Researchers at the Institut Pasteur and Inserm have developed a triple-drug strategy that induces necroptosis in malignant B cells, triggering a strong anti-tumor immune response in preclinical models of leukemia. By reprogramming how cancer cells die, the approach enabled complete leukemia elimination in animals and may offer a new avenue for treating B cell-related blood cancers, according to findings published in Science Advances.
In a preclinical advance for cancer immunotherapy, scientists at the Institut Pasteur and Inserm have shown that a combination of three existing drugs can force malignant B cells to undergo necroptosis, a form of programmed cell death that emits danger signals and activates the immune system. The work, described by the team and summarized by Institut Pasteur and ScienceDaily, suggests that manipulating the way tumor cells die can substantially strengthen anti-tumor immunity.
Immunotherapy aims to help a patient's own immune cells seek out and destroy tumor cells. The researchers focused on blood cancers involving B cells, such as certain leukemias and lymphomas. Their initial experiments showed that malignant B cells are generally resistant to necroptosis because they lack sufficient levels of MLKL, a protein essential for this pathway.
To overcome this barrier, the team devised a triple-drug regimen using agents already approved for clinical use. According to the Institut Pasteur press release and coverage in ScienceDaily, this combination reprogrammed malignant B cells to die through necroptosis and released strong immune-stimulating signals. In preclinical mouse models, the strategy led to complete elimination of leukemia, indicating potent immune-mediated tumor control.
"The triple therapy we used forces cancer cells to die in a way that activates the immune system," said Philippe Bousso, Inserm Research Director and Head of the Institut Pasteur's Dynamics of Immune Responses Unit, in statements quoted by Institut Pasteur and ScienceDaily.
To understand how different forms of cell death shape immune activity, the researchers used advanced intravital imaging. This real-time imaging technique allowed them to visualize immune cells interacting with dying cancer cells in living animals and to compare how necroptosis versus other death mechanisms influenced immune behavior.
"This novel immunotherapy strategy, successfully tested in preclinical models, turns tumor cells into triggers for the immune system, pointing to a potential therapeutic avenue for certain cancers, such as lymphomas or leukemias affecting B cells," Bousso explained in comments reported by Institut Pasteur. He added, "By changing the way cancer cells die, we can harness the support of our immune system to fight against the tumor."

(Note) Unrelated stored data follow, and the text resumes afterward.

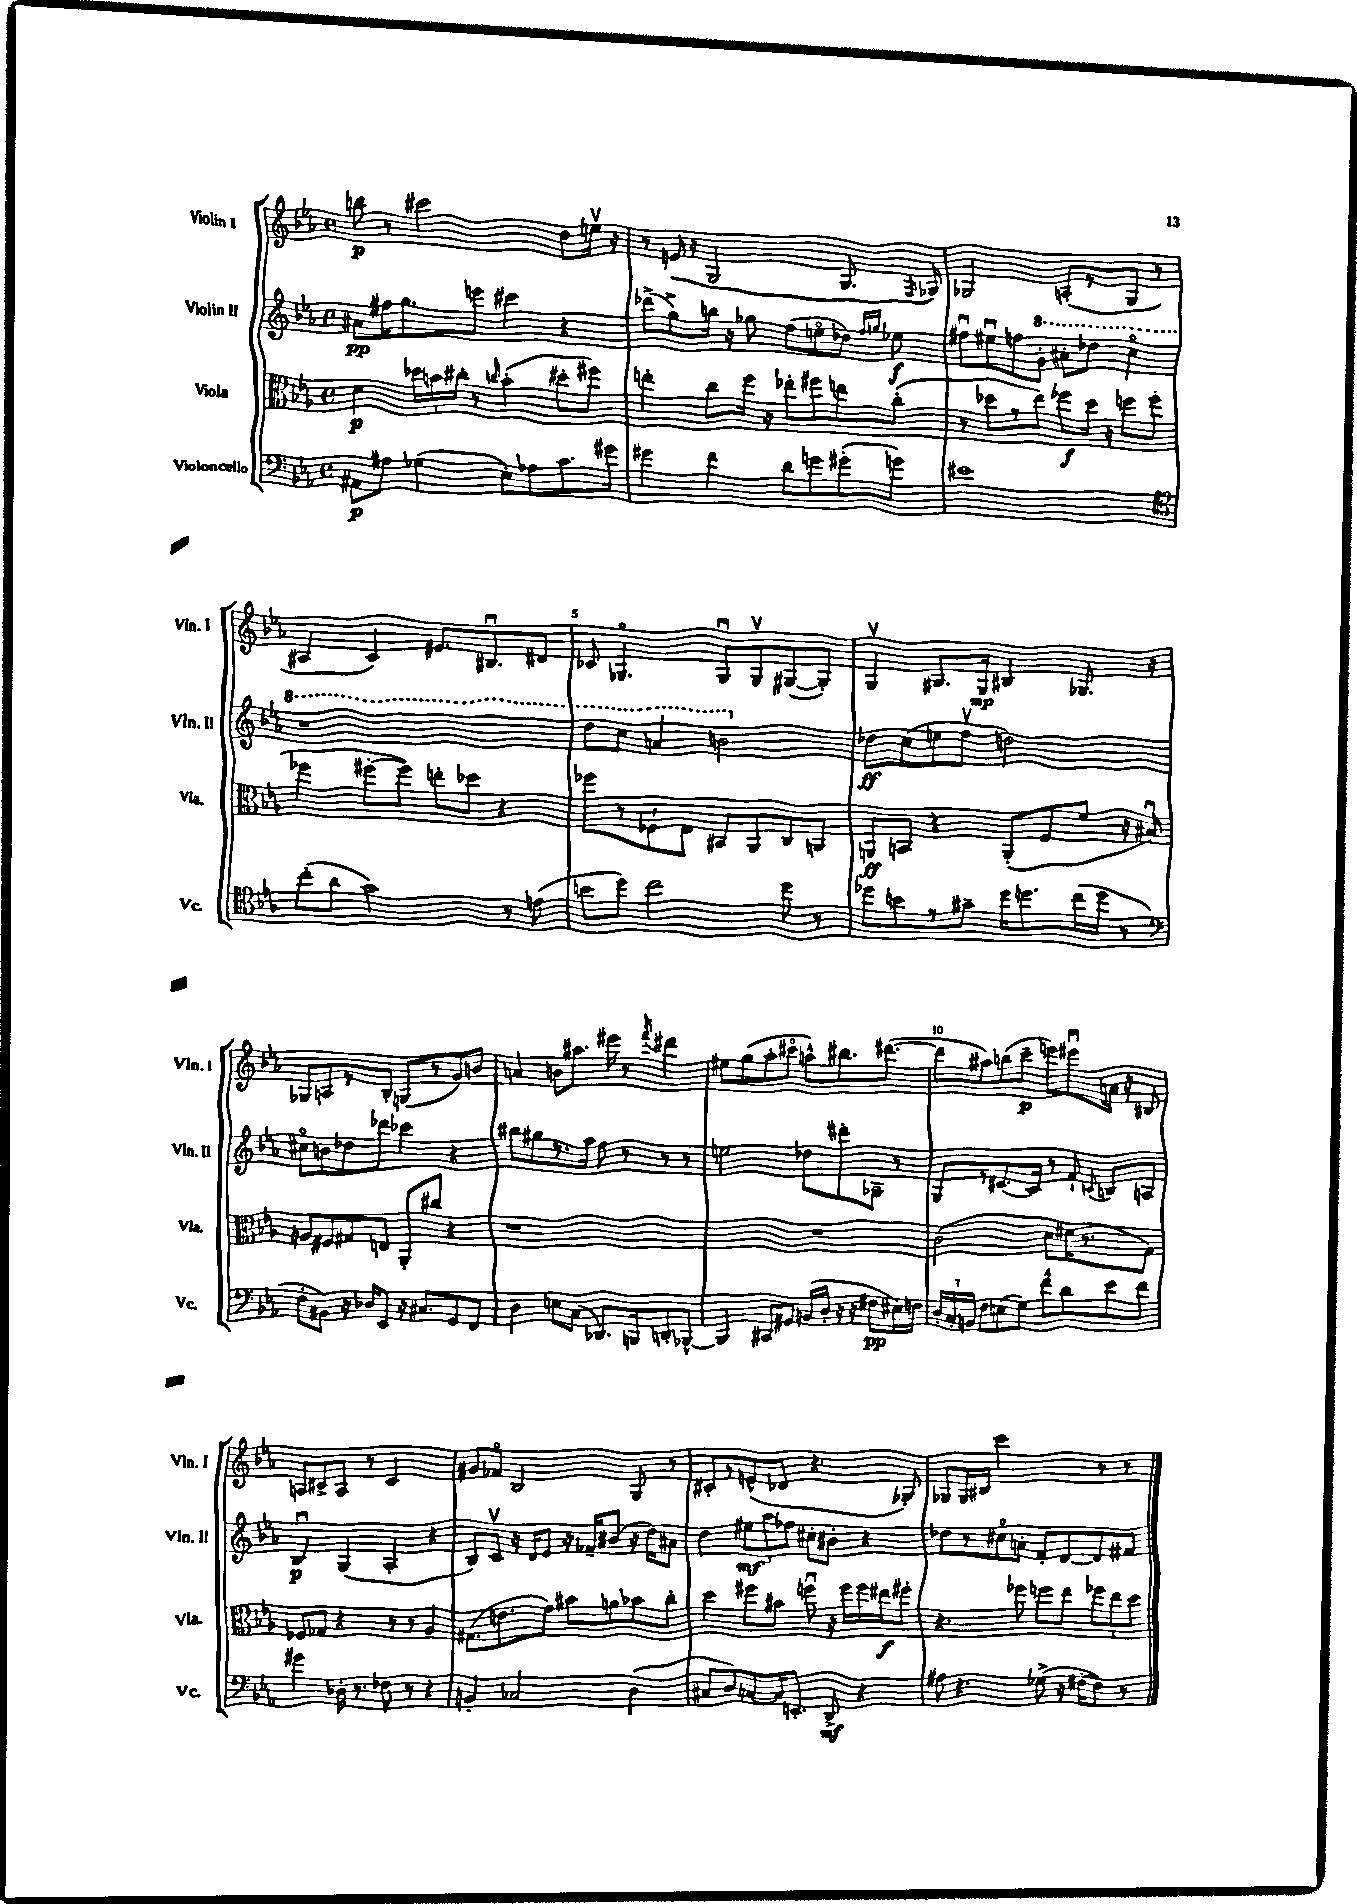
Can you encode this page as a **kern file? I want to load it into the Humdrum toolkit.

**kern	**kern	**kern	**kern
*staff4	*staff3	*staff2	*staff1
*clefF4	*clefC3	*clefG2	*clefG2
*k[b-e-a-]	*k[b-e-a-]	*k[b-e-a-]	*k[b-e-a-]
*M4/4	*M4/4	*M4/4	*M4/4
*met(c)	*met(c)	*met(c)	*met(c)
8AA#\L	4d\	8a#\L	8bb\
8A#\J	.	16ff#\K	8r
.	.	8.gg\	.
(4G-\	24dd-\LL	.	2ccc#\
.	24b\	.	.
.	24cc#'\JJ	.	.
.	8r	8eee\J	.
.	16qqcc/	.	.
8E-'\L)	(4b'\	4ccc#\	.
8A-\	.	.	.
8.c\	8dd#'\L	4r	8dd\L
.	8ff#\J)	.	16eev\Jk
16g#\Jk	.	.	16r
=	=	=	=
4g#\	4ee'\	(8ddd-^\L	8r
.	.	8gg^\)	(16e/
.	.	.	16r
4f\	8cc\L	16bb\Jk	2G/
.	.	16r	.
.	16ff\Jk	8gg-\	.
.	16r	.	.
8d\L	8ee-'\L	(8ff\L	.
8g\	8ff#\	8eeo\	.
(8g#'\	8ee\	8dd-\J)	8.G/
.	.	16qqff/LL	.
.	.	16qqgg/JJ	.
8g\J)	(8cc'\J	8ee-\	.
.	.	.	8qF/
.	.	.	16G-/)
=	=	=	=
1e#	8r	8ff#u\L	2G-/
.	8dd-\L	8ee#u\	.
.	8r	8ff\	.
.	8ee-\J)	8gg'\J	.
.	8ff-\L	8aa#'\L	(8A'/L
.	16dd-\Jk	8ddd-\J	8r
.	16r	.	.
.	8ff\L	4ccco\	8G-/J
.	(8ff\J	.	8r
=	=	=	=
*clefC4	*	*	*
(8cc'\L	4ff-\	1r	4A#/
8a-\J	.	.	.
2g\)	[8ff#'\L	.	4c/)
.	8ff#\]J)	.	.
.	8ee'\L	.	8.e#/L
.	8dd-\J	.	.
.	.	.	8.B#u/
8r	4r	.	.
(8e\	.	.	8d#/J
=	=	=	=
8b\L	8ff-\L	8ddd\L	8c-/
8dd\J)	8r	8ccc\J	4.G-o/
2cc\	8F-`\	4aa/	.
.	8E-\J	.	.
.	8BB#/L	2bb\	8G-u/L
.	8AA-/	.	8G-v/
8dd\	8C/	.	([8G#/
8r	8AA/J	.	8G#'/]J)
=	=	=	=
8dd-\L	8AA/L	8dd-\L	4Gv/
8b\	8BB/J	(8cc\	.
8r	4r	8ee\	8.G#/L
8g#~\J	.	8ffv\J	.
.	.	.	16G#/Jk
16dd-\LK	(8AA'/L	2dd\)	4B#/
8.dd\	.	.	.
.	8F/	.	.
(16cc\L	8f/J	.	8.G-/
16dd\JJ	.	.	.
8r	16r	.	.
.	16B#u/)	.	16r
=	=	=	=
*clefF4	*	*	*
8F'\L	8A/L	8cc#o\L	8G-/L
8BB#\J)	8F#/	8b\	8A/
16r	8G#/	8dd-\	8r
16D-/LK	.	.	.
8EE-/J	8E/J	8ddd-\J	8B-'/J
16r	8AA-'/L	4ccc-\	(8G/L
8.C#/L	.	.	.
.	8cc#/J	.	8r
8GG/	4r	4r	8g/)
8FF/J	.	.	8b/J
=	=	=	=
4D\	1r	8bb#\L	4a/
.	.	8gg#\	.
8E\L	.	8.r	8b\L
(8C\J	.	.	8.aa#\J
.	.	16aa-\Jk	.
8.DD-/L)	.	8ff\	.
.	.	.	16eee#\
.	.	8r	8r
16BBB/k	.	.	.
.	.	.	8qfff/
8DD'/	.	8r	4ddd#\
[8BBB-^^/J	.	8r	.
=	=	=	=
4BBB-/]	1r	2ee\	8ee#\L
.	.	.	(8gg\
8CC#/L	.	.	8aa-'\
8GG#/J	.	.	8ccc#o\J
(16BB/LL	.	8dd-\L	8aa^^\L)
16D'/JJ	.	.	.
16r	.	8ddd#'\	8.bb#\
16r	.	.	.
8F#\L	.	8G-~\J	.
.	.	.	([8.ddd#\J
16E#\L)	.	8r	.
16F\JJ	.	.	.
=	=	=	=
24D'/LL	(2c\	8G/L	8ddd#\]L
24C'/	.	.	.
24BB/JJ	.	.	.
8F\L	.	8r	8aa#\)
(8E\	.	[8.c#/	(8bb\
8G\J)	.	.	8ccc~\J
.	.	16c#/]Jk	.
8f^^\L	8d\L	8r	8eee\L)
8d\	16f#\K	8f`/	8eee#u\
.	8.r	.	.
.	.	8qqc/	.
8e-\	.	8B/L	16a\Jk
.	.	.	16r
8f\J	8G\J)	8A/J	8B#/
=	=	=	=
4g#\	8F-/L	4B-u/	8A/L
.	8G-/J	.	8c#^/
16D-'\	4r	(4G/	8A/J
8.r	.	.	.
.	.	.	8r
8F-\	8r	4A-'/	2c#/
8r	8r	.	.
4r	4A-/	4r	.
=	=	=	=
4BB'/	(8.G#\L	8B-/L)	8g#/L
.	.	8cv/J	8f-o/J
.	8.e\	.	.
2C-/	.	16r	2B-/
.	.	16d/LK	.
.	8g\J)	8e-/J	.
.	8b#\L	16r	.
.	.	16f-~/LK	.
.	8a\	(8b#/J	.
(4D\	8b-\	16r	8G/
.	.	16dd\LK)	.
.	8cc'\J	8a#\J	8r
=	=	=	=
8C#/L	4dd\	4dd\	8c#'/L
8D/)	.	.	8r
[8C/	8ff#\L	12ee#\L	(8e^^/
.	.	12aa-\	.
16C/]K	8b#\J	.	8d-/J
.	.	12ff-\J	.
8.EE'/J	.	.	.
.	8ffu\	8cc#'\L	4.r
8DD^/	16r	8b#'\J	.
.	16ff\LL	.	.
4r	16ff\	4r	.
.	16ee#\J	.	.
.	8ff#'\J	.	8G-'/)
=	=	=	=
8A#\	4.r	8dd-\L	8G-/L
4.r	.	8r	16G-/L
.	.	.	16B#/JJ
.	.	8cc#o\	2ccc\
.	8ff-\	8a'\J	.
(8G-^\	8ff\L	8f'/L	.
16r	8ee-\J	[8d/	.
[16F#'\LK	.	.	.
8F#\]J)	12ff-\L	8d/]	8r
.	12ee-\	.	.
8r	.	8f#/J	8r
.	12dd\J	.	.
==	==	==	==
*-	*-	*-	*-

The study, led by first author Ruby Alonso and colleagues in the Dynamics of Immune Responses Unit, was published on August 15, 2025, in Science Advances (volume 11, issue 33) under the title "Reprogramming RIPK3-induced cell death in malignant B cells promotes immune-mediated tumor control." The work was supported by several institutions, including the European Research Council and the ARC Foundation for Cancer Research, as noted by Institut Pasteur.